§ **Consignes**
[1] D'après la résolution sur la RDC, pendant quelle période le territoire de l'actuelle RDC était-il sous domination coloniale belge ?
[2] Dans la résolution sur la RDC, reformulez plus brièvement le paragraphe qui commence par « La population de la République démocratique du Congo » en conservant ses faits principaux.
[3] Poursuivez la résolution sur la RDC à partir de sa dernière phrase.

§ **Extrait fourni**
= = = = =

Résolution approuvée lors de l’Assemblée des Délégué·es de la JS Suisse du 21 avril 2024 à Frauenfeld
La population de la République démocratique du Congo (RDC) subit les conséquences de décennies d'exploitation, de guerres inextricables, de trafic illégal de ressources et d'un manque de présence de l'État. Un tiers des 97 millions de Congolais·es sont touché·es par une insécurité alimentaire aiguë et près des trois quarts vivent sous le seuil de pauvreté[1].
La communauté internationale observe pourtant en silence, car les pays occidentaux tirent profit des souffrances de la population congolaise. La RDC est le deuxième plus grand État d'Afrique et est considérée comme le pays le plus riche en ressources naturelles du monde, et l'exploitation des Congolais·es maintient les prix des matières premières au plus bas sur le marché international. C'est pour des raisons coloniales à l'origine que la population congolaise ne profite pas de ses richesses naturelles — immenses forêts tropicales, grandes réserves d'eau douce et matières premières en abondance. Entre 1885 et 1960, le territoire de l'actuelle RDC était sous domination coloniale belge. Celle-ci est considérée comme l'une des plus brutales et a encore des répercussions aujourd'hui[2]. La puissance coloniale belge, en collaboration avec les autres puissances coloniales que sont l'Allemagne (dans les États voisins des actuels Tanzanie, Rwanda et Burundi) et la Grande-Bretagne (dans l'État voisin de l'actuel Ouganda), avait fait du groupe ethnique des Tutsi·es une élite africaine et de celui des Hutu·es la classe inférieure.

= = = = =

§ **Liste des items**
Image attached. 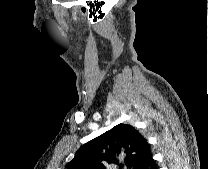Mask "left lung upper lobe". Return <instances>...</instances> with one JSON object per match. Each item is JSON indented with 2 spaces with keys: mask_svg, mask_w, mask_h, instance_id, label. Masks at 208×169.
Returning <instances> with one entry per match:
<instances>
[{
  "mask_svg": "<svg viewBox=\"0 0 208 169\" xmlns=\"http://www.w3.org/2000/svg\"><path fill=\"white\" fill-rule=\"evenodd\" d=\"M149 151L146 139L133 126L121 123L84 144L67 167L106 169L105 164H116L119 169H140Z\"/></svg>",
  "mask_w": 208,
  "mask_h": 169,
  "instance_id": "left-lung-upper-lobe-1",
  "label": "left lung upper lobe"
}]
</instances>
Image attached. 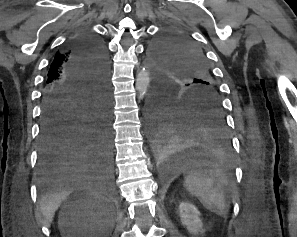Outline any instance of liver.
<instances>
[{"instance_id":"6515ba94","label":"liver","mask_w":297,"mask_h":237,"mask_svg":"<svg viewBox=\"0 0 297 237\" xmlns=\"http://www.w3.org/2000/svg\"><path fill=\"white\" fill-rule=\"evenodd\" d=\"M90 177L83 175H71L63 178V188L57 192L42 198L40 203L42 216L47 224L53 221L55 212L61 202L74 190L83 189L90 185Z\"/></svg>"}]
</instances>
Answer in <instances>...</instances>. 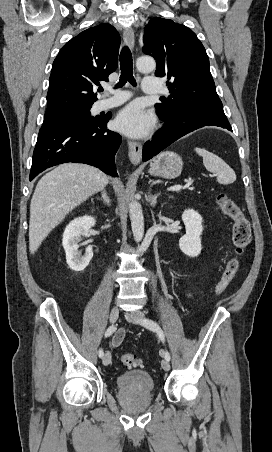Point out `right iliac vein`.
Listing matches in <instances>:
<instances>
[{
    "mask_svg": "<svg viewBox=\"0 0 272 452\" xmlns=\"http://www.w3.org/2000/svg\"><path fill=\"white\" fill-rule=\"evenodd\" d=\"M119 317V308L118 307H113L111 312H110V322L113 324L117 321ZM103 365L108 366L111 363V354L109 352H106L104 357H103Z\"/></svg>",
    "mask_w": 272,
    "mask_h": 452,
    "instance_id": "right-iliac-vein-1",
    "label": "right iliac vein"
}]
</instances>
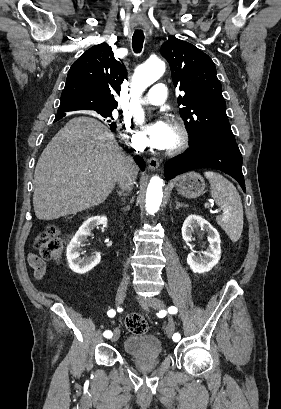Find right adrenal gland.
<instances>
[{
  "label": "right adrenal gland",
  "mask_w": 281,
  "mask_h": 409,
  "mask_svg": "<svg viewBox=\"0 0 281 409\" xmlns=\"http://www.w3.org/2000/svg\"><path fill=\"white\" fill-rule=\"evenodd\" d=\"M117 194H119V196H125L126 192H122V190H117Z\"/></svg>",
  "instance_id": "right-adrenal-gland-1"
}]
</instances>
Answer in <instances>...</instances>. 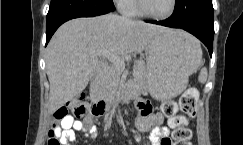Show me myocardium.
<instances>
[{
    "label": "myocardium",
    "instance_id": "f54148a6",
    "mask_svg": "<svg viewBox=\"0 0 243 145\" xmlns=\"http://www.w3.org/2000/svg\"><path fill=\"white\" fill-rule=\"evenodd\" d=\"M135 1V6H136V9H137V12L142 15V16H145L147 18H150V19H154V20H165V19H168L170 18L176 8H177V0H172L171 1V7L169 9V11L163 15H154L152 13H149L144 7H143V4H142V0H134Z\"/></svg>",
    "mask_w": 243,
    "mask_h": 145
}]
</instances>
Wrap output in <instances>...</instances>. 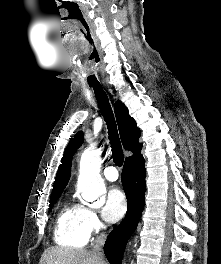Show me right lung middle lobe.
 I'll return each mask as SVG.
<instances>
[{"mask_svg": "<svg viewBox=\"0 0 221 264\" xmlns=\"http://www.w3.org/2000/svg\"><path fill=\"white\" fill-rule=\"evenodd\" d=\"M59 197H60V195H58V196H56L54 198H51L50 202H49L50 203L49 206L53 207V205L55 204V202L58 200Z\"/></svg>", "mask_w": 221, "mask_h": 264, "instance_id": "1", "label": "right lung middle lobe"}]
</instances>
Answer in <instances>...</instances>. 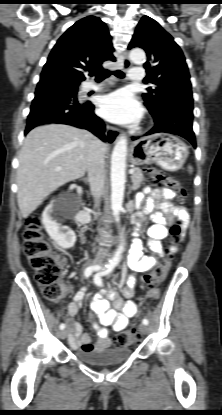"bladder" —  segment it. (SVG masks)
Here are the masks:
<instances>
[{"mask_svg": "<svg viewBox=\"0 0 222 415\" xmlns=\"http://www.w3.org/2000/svg\"><path fill=\"white\" fill-rule=\"evenodd\" d=\"M131 355L132 350L125 347L107 349L104 351L78 350L74 352V357L78 361L96 367H105L123 363L129 359Z\"/></svg>", "mask_w": 222, "mask_h": 415, "instance_id": "1", "label": "bladder"}]
</instances>
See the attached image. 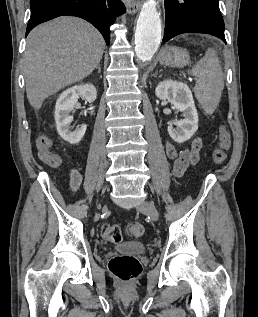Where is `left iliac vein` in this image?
<instances>
[{"label":"left iliac vein","mask_w":258,"mask_h":317,"mask_svg":"<svg viewBox=\"0 0 258 317\" xmlns=\"http://www.w3.org/2000/svg\"><path fill=\"white\" fill-rule=\"evenodd\" d=\"M137 210L140 213H145L152 219H155V222L157 221L156 219L159 216L158 211L152 202H148L147 200H141L140 204L137 205Z\"/></svg>","instance_id":"4c4485c4"}]
</instances>
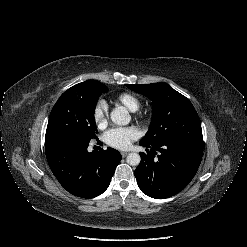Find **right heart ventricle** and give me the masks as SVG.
<instances>
[{
  "label": "right heart ventricle",
  "instance_id": "e07e8e85",
  "mask_svg": "<svg viewBox=\"0 0 247 247\" xmlns=\"http://www.w3.org/2000/svg\"><path fill=\"white\" fill-rule=\"evenodd\" d=\"M115 100L133 112L138 110L140 107L139 98L130 92H123L119 94Z\"/></svg>",
  "mask_w": 247,
  "mask_h": 247
}]
</instances>
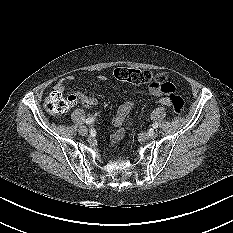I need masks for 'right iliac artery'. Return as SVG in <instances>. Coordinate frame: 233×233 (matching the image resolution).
Instances as JSON below:
<instances>
[{
  "instance_id": "obj_1",
  "label": "right iliac artery",
  "mask_w": 233,
  "mask_h": 233,
  "mask_svg": "<svg viewBox=\"0 0 233 233\" xmlns=\"http://www.w3.org/2000/svg\"><path fill=\"white\" fill-rule=\"evenodd\" d=\"M86 124H91V123H93L94 122V119L93 118H91V117H89V118H87L86 119Z\"/></svg>"
}]
</instances>
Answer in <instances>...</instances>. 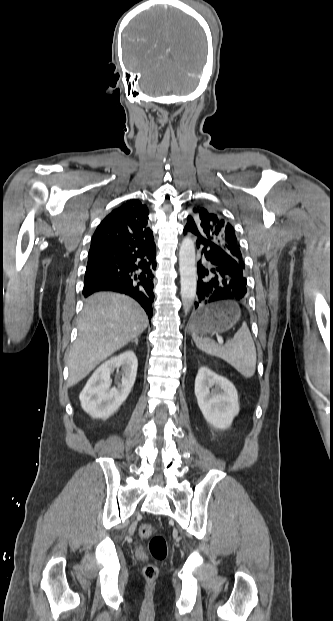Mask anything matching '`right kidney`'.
Here are the masks:
<instances>
[{
    "instance_id": "obj_1",
    "label": "right kidney",
    "mask_w": 333,
    "mask_h": 621,
    "mask_svg": "<svg viewBox=\"0 0 333 621\" xmlns=\"http://www.w3.org/2000/svg\"><path fill=\"white\" fill-rule=\"evenodd\" d=\"M122 368V380L111 387V374ZM138 361L132 350H126L104 362L90 377L79 395L83 410L93 418H108L128 397L135 383Z\"/></svg>"
}]
</instances>
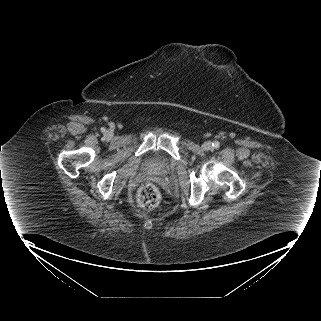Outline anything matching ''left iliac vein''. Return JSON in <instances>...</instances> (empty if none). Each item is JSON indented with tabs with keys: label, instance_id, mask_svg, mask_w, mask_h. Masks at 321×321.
I'll use <instances>...</instances> for the list:
<instances>
[{
	"label": "left iliac vein",
	"instance_id": "1",
	"mask_svg": "<svg viewBox=\"0 0 321 321\" xmlns=\"http://www.w3.org/2000/svg\"><path fill=\"white\" fill-rule=\"evenodd\" d=\"M202 147L204 150H210L212 148V144L211 142H205Z\"/></svg>",
	"mask_w": 321,
	"mask_h": 321
}]
</instances>
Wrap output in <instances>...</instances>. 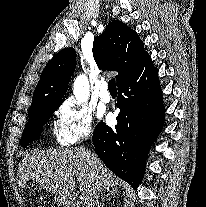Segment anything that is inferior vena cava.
Wrapping results in <instances>:
<instances>
[{"label":"inferior vena cava","mask_w":206,"mask_h":207,"mask_svg":"<svg viewBox=\"0 0 206 207\" xmlns=\"http://www.w3.org/2000/svg\"><path fill=\"white\" fill-rule=\"evenodd\" d=\"M87 153H88V156H89L91 162H94V157H95L94 153L91 152L90 149L87 150ZM100 192H101L100 187H97V189H96L92 199H90V201H88V207H99V204H100V202H99Z\"/></svg>","instance_id":"1"}]
</instances>
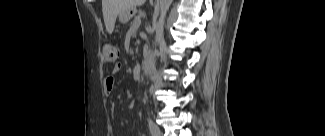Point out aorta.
I'll list each match as a JSON object with an SVG mask.
<instances>
[{
  "label": "aorta",
  "mask_w": 325,
  "mask_h": 136,
  "mask_svg": "<svg viewBox=\"0 0 325 136\" xmlns=\"http://www.w3.org/2000/svg\"><path fill=\"white\" fill-rule=\"evenodd\" d=\"M171 3H172V0H160L159 1L158 19L154 23V29L156 31L155 41H154L155 51H156V46L160 42V39L163 35L165 18H166V14H167V11L169 10Z\"/></svg>",
  "instance_id": "aorta-1"
}]
</instances>
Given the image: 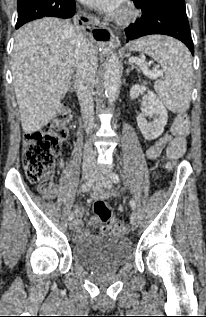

= = = = =

§ **Réponses**
[1] De 1885 à 1960.

[2] La population de la RDC souffre de décennies d'exploitation, de guerres, de trafic illégal de ressources et de l'absence de l'État. Sur 97 millions d'habitant·es, un tiers connaît une insécurité alimentaire aiguë et près des trois quarts vivent sous le seuil de pauvreté.

[3]
Après la fin officielle de la période coloniale, les structures du pouvoir ont été renversées. Depuis l'indépendance, le pays et la région sont marqués par des guerres civiles et des conflits régionaux et, d'avril à juin 1994, les Hutu·es finissent par tuer jusqu'à un million de Tutsi·es au Rwanda. Une invasion du Rwanda par des milices tutsies ougandaises a mis fin au génocide. Environ 1,5 million de Hutu·es ont fui vers l'actuelle RDC, d'où elles et ils ont continué à attaquer les Tutsi·es[3]. Par la suite, les Tutsi·es congolais·es ont à leur tour conquis la RDC avec l'aide des forces armées rwandaises. Une nouvelle tentative de renversement s'est soldée par un accord de paix en 2003, mais les combats dans l'est du pays n'ont jamais vraiment pris fin et ont repris ces dernières années en raison de diverses milices[4], [5].
Le "mouvement du 23 mars" (M23), une milice tutsie de la région frontalière avec le Rwanda, y joue un rôle important. Elle reproche au gouvernement congolais de ne pas respecter l'accord de paix. Depuis 2021, le M23 attaque à nouveau des installations civiles et militaires. Le Rwanda est soupçonné de le soutenir financièrement et militairement[6].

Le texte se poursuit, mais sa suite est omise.